> **Aufgaben**
(A) Wiederholen Sie aus dem Bericht über die Proteste in Rumänien den Abschnitt zwischen „200.000 Bürger gingen“ und „durch die Straßen.“, beide Stellen eingeschlossen.
(B) Übersetzen Sie den folgenden Satz aus dem Bericht über die Proteste in Rumänien ins Englische: „Aus Protest gegen seine Mitte-links-Regierung trat der parteilose Handelsminister zurück.“
(C) Führen Sie den Bericht über die Massenproteste in Rumänien im Anschluss an seinen letzten Satz weiter.

> **Textauszug**
━━━━━━

200.000 Bürger gingen in Rumänien landesweit auf die Straße, um gegen die Aufweichung der Korruptionsgesetze zu demonstrieren. Aus Protest gegen seine Mitte-links-Regierung trat der parteilose Handelsminister zurück.
Belgrad/Bukarest. Selbst eisige Temperaturen und Schneematsch können sie nicht schrecken. Bei den größten Massendemonstrationen in Rumänien seit dem blutigen Sturz des kommunistischen Machthabers Nicolae Ceauşescu machten am Mittwochabend weit über 200.000 Menschen im ganzen Land ihrer Empörung über die von der neuen Mitte-links-Regierung durchgepeitschte Lockerung der Anti-Korruptions-Gesetze Luft: Allein in Bukarest zogen nach Schätzung der Polizei über 100.000 Menschen durch die Straßen.

━━━━━━

> **Aufgezeichnete Daten**
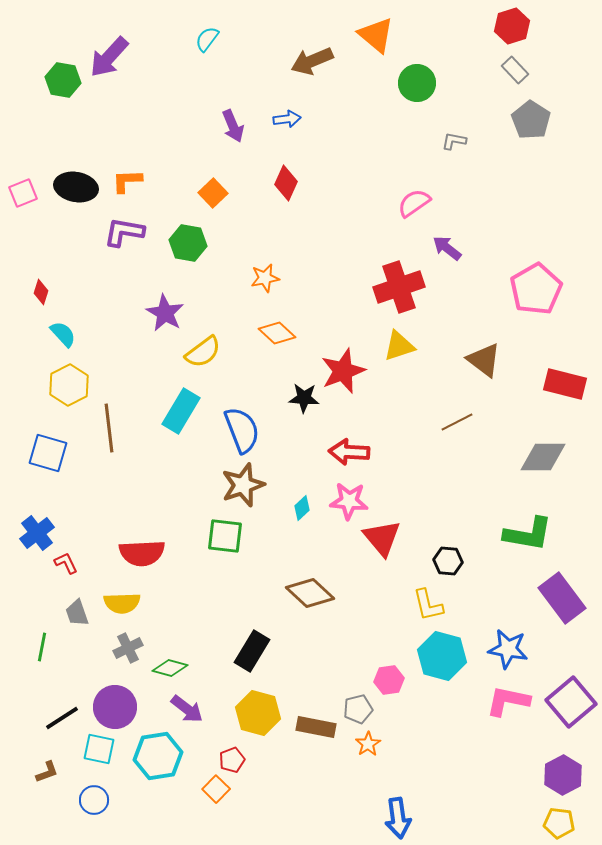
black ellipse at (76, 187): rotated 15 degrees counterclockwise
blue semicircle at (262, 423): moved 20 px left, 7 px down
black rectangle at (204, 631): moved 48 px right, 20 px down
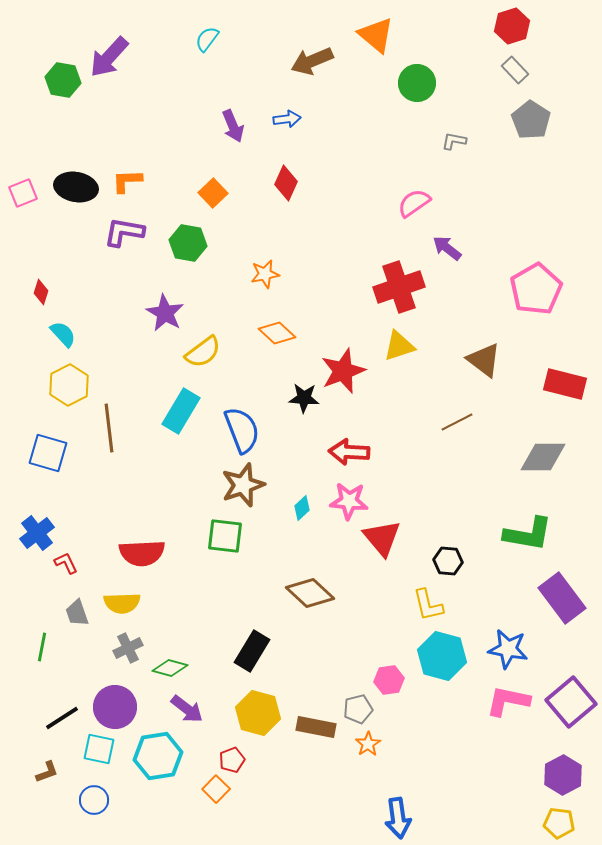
orange star at (265, 278): moved 4 px up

━━━━━━

> **Lösungen**
(A)
200.000 Bürger gingen in Rumänien landesweit auf die Straße, um gegen die Aufweichung der Korruptionsgesetze zu demonstrieren. Aus Protest gegen seine Mitte-links-Regierung trat der parteilose Handelsminister zurück.
Belgrad/Bukarest. Selbst eisige Temperaturen und Schneematsch können sie nicht schrecken. Bei den größten Massendemonstrationen in Rumänien seit dem blutigen Sturz des kommunistischen Machthabers Nicolae Ceauşescu machten am Mittwochabend weit über 200.000 Menschen im ganzen Land ihrer Empörung über die von der neuen Mitte-links-Regierung durchgepeitschte Lockerung der Anti-Korruptions-Gesetze Luft: Allein in Bukarest zogen nach Schätzung der Polizei über 100.000 Menschen durch die Straßen.

(B) In protest against his center-left government, the independent trade minister resigned.

(C)
Trotz der sich mehrenden Proteste hatte die von der sozialdemokratischen PSD geführte Regierung von Premier Sorin Grindeanu am Dienstag in den späten Abendstunden per Eilverordnung den dreisten Straferlass für die schwarzen Schafe in den eigenen Reihen durchgepeitscht – und die Proteste erst richtig eskalieren lassen. „Korrupte ins Gefängnis!“ und „Demokratie, nicht Amnestie!“ skandieren im ganzen Land Demonstranten.
Doch die noch nicht einmal einen Monat amtierende Regierung will sich von ihrem Weg zurück in den ungestraften Korruptionssumpf nicht abhalten lassen. So soll Amtsmissbrauch künftig nur dann bestraft werden können, wenn der Schaden mehr als 200.000 Lei (44.000 Euro) beträgt, was einer Amnestie von Hunderten bereits verurteilter Würdenträger gleichkommt – darunter auch PSD-Chef Liviu Dragnea, den bisher eine Bewährungsstrafe an der Übernahme des Premieramts hindert. Gleichzeitig soll die Begünstigung einer Straftat für Verwandte des ersten und zweiten Grads künftig straflos bleiben. Das von der PSD kontrollierte Parlament soll zudem noch über eine Amnestie von Straftätern entscheiden, die zu weniger als fünf Jahren Gefängnis verurteilt worden sind: Auch dies würde zahlreichen Politikern und ihnen nahestehenden Geschäftsleuten eine vorzeitige Haftentlassung bescheren.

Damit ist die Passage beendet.